Extrait présenté:
Au mois d’août, de nombreux Français se prélassent sur les plages. Au large des baigneurs, se croisent les planches à voile multicolores. A cent mètres de là, sur la route qui surplombe la mer, un groupe de vacanciers transpirants sont descendus de leurs bicyclettes pour déguster une salade de fruits du pays. Cette ambiance de vacances a un petit air de pub pour le monde de l’après-pétrole, où régneraient en maître les énergies renouvelables : bateaux à voile poussés par le vent, fruits gorgés de soleil, incroyables mini-usines fonctionnant à l’énergie solaire ­ et même traction animale avec… les valeureux cyclistes.

Pourtant, tous les jours, des messieurs sérieux nous affirment que la production d’énergie renouvelable en France (hors hydroélectricité) est marginale, à un peu moins de 7 % de la production totale. Une situation qui risque de subsister longtemps étant donné le peu d’empressement que les Français mettent à équiper leurs pittoresques villages avec des éoliennes et des panneaux solaires. Et encore, les progrès sont fulgurants. Au début des années 70, l’apport des énergies renouvelables dans l’économie était considéré comme nul d’après les statistiques officielles. Alors que si notre Soleil s’éteignait, toute trace de vie disparaîtrait sur Terre en quelques semaines, quelle ingratitude ! Il semble que nous utilisions les énergies renouvelables, comme Monsieur Jourdain faisait de la prose, sans le savoir. Car si le véliplanchiste se convertissait au ski nautique, le cycliste au 4×4 et que les abricots étaient cultivés en lumière artificielle, cette fois ces activités seraient recensées parmi les «besoins» énergétiques de la nation. Et les meilleurs experts de la nation se réuniraient pour garantir un approvisionnement en énergie (nucléaire si possible) suffisamment bon marché dans les cinquante prochaines années pour que ces indispensables activités ne soient pas menacées. Il en va de notre croissance et de nos emplois.

Décidément, les techniciens ne raffolent pas de ce qui est gratuit et compliqué à mesurer. D’autant que, dans leurs tableaux, toute énergie doit être convertie en équivalent tonne pétrole. Or deux conceptions du monde s’affrontent, entre la planche à voile, extrêmement légère et aérodynamique, et qui avance relativement lentement, et le hors-bord, bruyant et rapide, mais capable de tirer un skieur en plus du conducteur. Si le plaisir est (presque) comparable entre les deux sports, ramené en équivalent tonne pétrole, l’énergie éolienne nécessaire pour déplacer la planche à voile est négligeable donc négligée. Et pourtant la voile est un sport extrêmement populaire en France.

Détails du problème: Pouvez-vous retranscrire mot pour mot le passage de l'extrait ci-dessus sur les énergies renouvelables qui commence par « Décidément, les techniciens » et se poursuit jusqu'à « populaire en France. » ?

Lignes de données:
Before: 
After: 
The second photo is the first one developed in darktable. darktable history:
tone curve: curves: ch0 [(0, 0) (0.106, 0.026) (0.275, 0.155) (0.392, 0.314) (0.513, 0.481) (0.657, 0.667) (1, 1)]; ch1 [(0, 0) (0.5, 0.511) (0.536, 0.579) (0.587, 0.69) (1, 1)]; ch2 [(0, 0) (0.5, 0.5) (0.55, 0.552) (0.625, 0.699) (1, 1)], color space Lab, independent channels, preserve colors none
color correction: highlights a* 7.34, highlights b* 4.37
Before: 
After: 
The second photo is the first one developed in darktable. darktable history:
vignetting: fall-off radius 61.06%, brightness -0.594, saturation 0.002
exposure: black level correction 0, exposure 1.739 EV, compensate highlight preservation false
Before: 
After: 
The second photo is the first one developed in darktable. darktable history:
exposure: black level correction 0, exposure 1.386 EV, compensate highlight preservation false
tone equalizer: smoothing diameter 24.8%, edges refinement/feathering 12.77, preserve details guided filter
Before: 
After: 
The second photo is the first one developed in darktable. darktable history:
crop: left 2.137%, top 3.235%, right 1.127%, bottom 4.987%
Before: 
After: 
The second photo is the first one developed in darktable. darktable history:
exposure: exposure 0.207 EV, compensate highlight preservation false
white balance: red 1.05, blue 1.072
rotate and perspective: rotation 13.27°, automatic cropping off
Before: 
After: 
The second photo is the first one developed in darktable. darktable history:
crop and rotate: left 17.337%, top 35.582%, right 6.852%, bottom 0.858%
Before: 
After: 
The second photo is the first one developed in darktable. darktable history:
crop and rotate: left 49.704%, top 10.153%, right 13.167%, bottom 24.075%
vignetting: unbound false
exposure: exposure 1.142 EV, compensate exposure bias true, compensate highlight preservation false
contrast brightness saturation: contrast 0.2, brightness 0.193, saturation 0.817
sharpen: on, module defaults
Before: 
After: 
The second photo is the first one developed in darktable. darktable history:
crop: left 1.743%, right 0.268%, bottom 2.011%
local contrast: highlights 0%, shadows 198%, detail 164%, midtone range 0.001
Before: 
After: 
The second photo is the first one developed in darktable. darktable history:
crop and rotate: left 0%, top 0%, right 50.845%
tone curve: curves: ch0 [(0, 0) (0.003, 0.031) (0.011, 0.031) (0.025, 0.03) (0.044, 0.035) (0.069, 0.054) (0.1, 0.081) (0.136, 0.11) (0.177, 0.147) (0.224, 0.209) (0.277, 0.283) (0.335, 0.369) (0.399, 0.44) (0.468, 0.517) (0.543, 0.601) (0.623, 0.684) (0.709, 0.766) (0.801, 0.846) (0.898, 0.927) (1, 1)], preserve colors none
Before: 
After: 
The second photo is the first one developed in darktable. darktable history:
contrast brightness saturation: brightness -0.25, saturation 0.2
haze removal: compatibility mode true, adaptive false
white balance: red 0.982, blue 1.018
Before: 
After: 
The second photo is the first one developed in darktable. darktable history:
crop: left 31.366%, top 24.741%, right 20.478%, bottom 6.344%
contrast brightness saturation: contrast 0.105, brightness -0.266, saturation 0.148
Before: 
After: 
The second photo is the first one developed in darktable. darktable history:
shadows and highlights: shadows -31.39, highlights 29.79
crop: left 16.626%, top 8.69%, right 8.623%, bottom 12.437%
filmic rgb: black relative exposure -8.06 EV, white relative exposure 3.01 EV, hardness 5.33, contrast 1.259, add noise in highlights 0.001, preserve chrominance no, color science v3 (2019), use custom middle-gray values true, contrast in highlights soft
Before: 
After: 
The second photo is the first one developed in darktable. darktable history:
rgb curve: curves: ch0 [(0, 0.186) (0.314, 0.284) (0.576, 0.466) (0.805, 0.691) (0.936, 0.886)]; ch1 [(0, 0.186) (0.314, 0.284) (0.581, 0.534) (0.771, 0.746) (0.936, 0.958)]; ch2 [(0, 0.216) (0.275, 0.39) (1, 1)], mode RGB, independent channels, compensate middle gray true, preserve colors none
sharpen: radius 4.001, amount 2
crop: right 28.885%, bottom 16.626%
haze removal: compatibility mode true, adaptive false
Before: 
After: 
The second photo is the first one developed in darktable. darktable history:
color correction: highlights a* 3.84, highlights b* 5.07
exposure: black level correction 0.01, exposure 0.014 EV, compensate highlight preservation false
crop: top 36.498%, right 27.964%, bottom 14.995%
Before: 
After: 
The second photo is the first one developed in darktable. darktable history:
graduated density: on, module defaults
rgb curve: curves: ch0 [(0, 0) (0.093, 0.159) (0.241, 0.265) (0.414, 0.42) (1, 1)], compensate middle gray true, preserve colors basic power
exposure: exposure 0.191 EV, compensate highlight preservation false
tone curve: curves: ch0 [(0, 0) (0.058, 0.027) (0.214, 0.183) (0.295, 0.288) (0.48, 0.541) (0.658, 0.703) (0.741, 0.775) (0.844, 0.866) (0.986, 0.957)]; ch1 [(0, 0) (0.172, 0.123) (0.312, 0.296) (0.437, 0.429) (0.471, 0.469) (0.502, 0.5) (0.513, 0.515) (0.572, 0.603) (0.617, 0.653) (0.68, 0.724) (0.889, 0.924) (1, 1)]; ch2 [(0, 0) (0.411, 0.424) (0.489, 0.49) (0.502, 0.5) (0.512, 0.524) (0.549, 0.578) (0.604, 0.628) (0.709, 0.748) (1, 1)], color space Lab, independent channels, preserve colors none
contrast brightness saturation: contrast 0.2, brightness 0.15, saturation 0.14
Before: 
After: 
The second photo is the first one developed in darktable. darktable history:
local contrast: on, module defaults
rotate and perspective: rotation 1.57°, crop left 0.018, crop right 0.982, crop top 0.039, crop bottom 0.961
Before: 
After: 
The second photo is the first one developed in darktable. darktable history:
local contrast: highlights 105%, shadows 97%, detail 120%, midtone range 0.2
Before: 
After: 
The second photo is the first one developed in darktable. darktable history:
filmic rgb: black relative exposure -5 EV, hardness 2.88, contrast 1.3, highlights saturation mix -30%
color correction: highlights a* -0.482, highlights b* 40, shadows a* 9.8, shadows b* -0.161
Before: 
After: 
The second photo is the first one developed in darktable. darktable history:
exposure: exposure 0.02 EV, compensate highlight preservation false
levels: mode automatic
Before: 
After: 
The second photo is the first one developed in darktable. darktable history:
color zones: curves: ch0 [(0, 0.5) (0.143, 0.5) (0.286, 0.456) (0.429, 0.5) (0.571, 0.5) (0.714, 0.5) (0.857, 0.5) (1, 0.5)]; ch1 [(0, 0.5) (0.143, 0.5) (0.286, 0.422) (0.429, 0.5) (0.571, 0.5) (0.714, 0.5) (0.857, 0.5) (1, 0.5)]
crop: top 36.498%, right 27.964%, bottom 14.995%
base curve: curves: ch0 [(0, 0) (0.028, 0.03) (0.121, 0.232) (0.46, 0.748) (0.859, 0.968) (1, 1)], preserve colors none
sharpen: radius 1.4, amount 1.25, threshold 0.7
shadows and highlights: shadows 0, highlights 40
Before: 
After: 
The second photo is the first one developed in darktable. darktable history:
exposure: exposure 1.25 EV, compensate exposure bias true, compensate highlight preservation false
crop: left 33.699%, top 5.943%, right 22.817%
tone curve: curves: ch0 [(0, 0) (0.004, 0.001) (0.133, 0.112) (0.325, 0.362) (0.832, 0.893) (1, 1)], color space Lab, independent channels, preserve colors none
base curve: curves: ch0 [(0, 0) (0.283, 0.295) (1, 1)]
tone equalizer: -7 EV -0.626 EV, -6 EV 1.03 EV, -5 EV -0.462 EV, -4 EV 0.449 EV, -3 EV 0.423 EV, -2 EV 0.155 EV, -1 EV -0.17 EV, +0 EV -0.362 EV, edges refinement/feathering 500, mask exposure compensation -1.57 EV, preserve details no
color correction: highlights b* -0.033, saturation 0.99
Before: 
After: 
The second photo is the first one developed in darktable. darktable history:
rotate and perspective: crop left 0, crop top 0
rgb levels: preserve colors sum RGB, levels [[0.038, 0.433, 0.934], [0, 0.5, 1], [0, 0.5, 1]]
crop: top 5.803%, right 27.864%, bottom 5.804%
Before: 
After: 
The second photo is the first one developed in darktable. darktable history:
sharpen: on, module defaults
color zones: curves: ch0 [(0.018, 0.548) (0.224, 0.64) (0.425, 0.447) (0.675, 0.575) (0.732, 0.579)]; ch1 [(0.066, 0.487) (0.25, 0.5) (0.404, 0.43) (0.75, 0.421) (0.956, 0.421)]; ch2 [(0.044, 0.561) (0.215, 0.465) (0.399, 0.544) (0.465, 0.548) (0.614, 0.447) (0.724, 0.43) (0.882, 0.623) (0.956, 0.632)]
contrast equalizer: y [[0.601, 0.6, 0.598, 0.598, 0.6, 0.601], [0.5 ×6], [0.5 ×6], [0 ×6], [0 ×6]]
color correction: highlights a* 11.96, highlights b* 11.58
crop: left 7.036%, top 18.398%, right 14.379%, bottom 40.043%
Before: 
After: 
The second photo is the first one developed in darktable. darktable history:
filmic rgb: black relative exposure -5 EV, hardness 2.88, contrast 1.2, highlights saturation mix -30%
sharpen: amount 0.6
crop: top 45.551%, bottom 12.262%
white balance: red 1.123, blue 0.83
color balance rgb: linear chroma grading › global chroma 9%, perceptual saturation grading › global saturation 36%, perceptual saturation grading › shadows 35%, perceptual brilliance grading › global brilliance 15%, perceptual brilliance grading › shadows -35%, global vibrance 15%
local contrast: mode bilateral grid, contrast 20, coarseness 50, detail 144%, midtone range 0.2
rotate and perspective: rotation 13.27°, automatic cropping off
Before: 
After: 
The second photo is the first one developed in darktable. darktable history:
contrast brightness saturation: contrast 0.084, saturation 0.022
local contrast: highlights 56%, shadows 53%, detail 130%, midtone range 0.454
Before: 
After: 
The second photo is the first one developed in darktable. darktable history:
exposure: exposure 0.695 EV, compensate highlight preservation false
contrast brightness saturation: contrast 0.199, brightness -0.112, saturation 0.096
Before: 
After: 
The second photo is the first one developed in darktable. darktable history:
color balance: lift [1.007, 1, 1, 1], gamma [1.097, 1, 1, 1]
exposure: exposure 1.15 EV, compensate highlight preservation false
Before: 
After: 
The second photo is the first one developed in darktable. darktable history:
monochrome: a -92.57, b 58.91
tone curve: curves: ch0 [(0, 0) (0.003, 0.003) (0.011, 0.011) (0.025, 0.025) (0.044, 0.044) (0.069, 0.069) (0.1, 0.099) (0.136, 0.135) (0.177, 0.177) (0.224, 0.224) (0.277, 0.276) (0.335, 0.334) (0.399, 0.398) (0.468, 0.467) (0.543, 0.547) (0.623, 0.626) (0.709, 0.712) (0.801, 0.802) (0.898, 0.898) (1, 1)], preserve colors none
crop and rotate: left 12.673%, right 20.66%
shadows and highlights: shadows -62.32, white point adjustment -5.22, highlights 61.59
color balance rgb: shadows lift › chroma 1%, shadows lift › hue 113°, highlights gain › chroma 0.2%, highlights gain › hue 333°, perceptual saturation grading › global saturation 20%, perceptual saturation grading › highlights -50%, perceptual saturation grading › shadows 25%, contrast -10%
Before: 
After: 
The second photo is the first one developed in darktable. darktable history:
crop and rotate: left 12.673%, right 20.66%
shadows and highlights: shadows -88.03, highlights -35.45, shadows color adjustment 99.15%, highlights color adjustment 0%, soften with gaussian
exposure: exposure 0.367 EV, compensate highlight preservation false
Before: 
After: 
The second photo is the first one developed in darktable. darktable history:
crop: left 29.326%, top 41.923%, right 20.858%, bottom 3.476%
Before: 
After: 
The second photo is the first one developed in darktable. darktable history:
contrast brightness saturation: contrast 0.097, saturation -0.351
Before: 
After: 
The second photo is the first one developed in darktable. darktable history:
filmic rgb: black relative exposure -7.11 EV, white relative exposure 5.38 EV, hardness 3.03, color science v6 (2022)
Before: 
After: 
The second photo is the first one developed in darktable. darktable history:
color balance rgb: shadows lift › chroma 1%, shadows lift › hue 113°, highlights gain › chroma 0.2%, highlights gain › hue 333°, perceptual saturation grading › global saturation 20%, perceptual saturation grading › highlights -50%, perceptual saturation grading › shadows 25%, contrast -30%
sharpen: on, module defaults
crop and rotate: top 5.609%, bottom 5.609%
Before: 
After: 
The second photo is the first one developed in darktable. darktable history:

Résultat obtenu:
Décidément, les techniciens ne raffolent pas de ce qui est gratuit et compliqué à mesurer. D’autant que, dans leurs tableaux, toute énergie doit être convertie en équivalent tonne pétrole. Or deux conceptions du monde s’affrontent, entre la planche à voile, extrêmement légère et aérodynamique, et qui avance relativement lentement, et le hors-bord, bruyant et rapide, mais capable de tirer un skieur en plus du conducteur. Si le plaisir est (presque) comparable entre les deux sports, ramené en équivalent tonne pétrole, l’énergie éolienne nécessaire pour déplacer la planche à voile est négligeable donc négligée. Et pourtant la voile est un sport extrêmement populaire en France.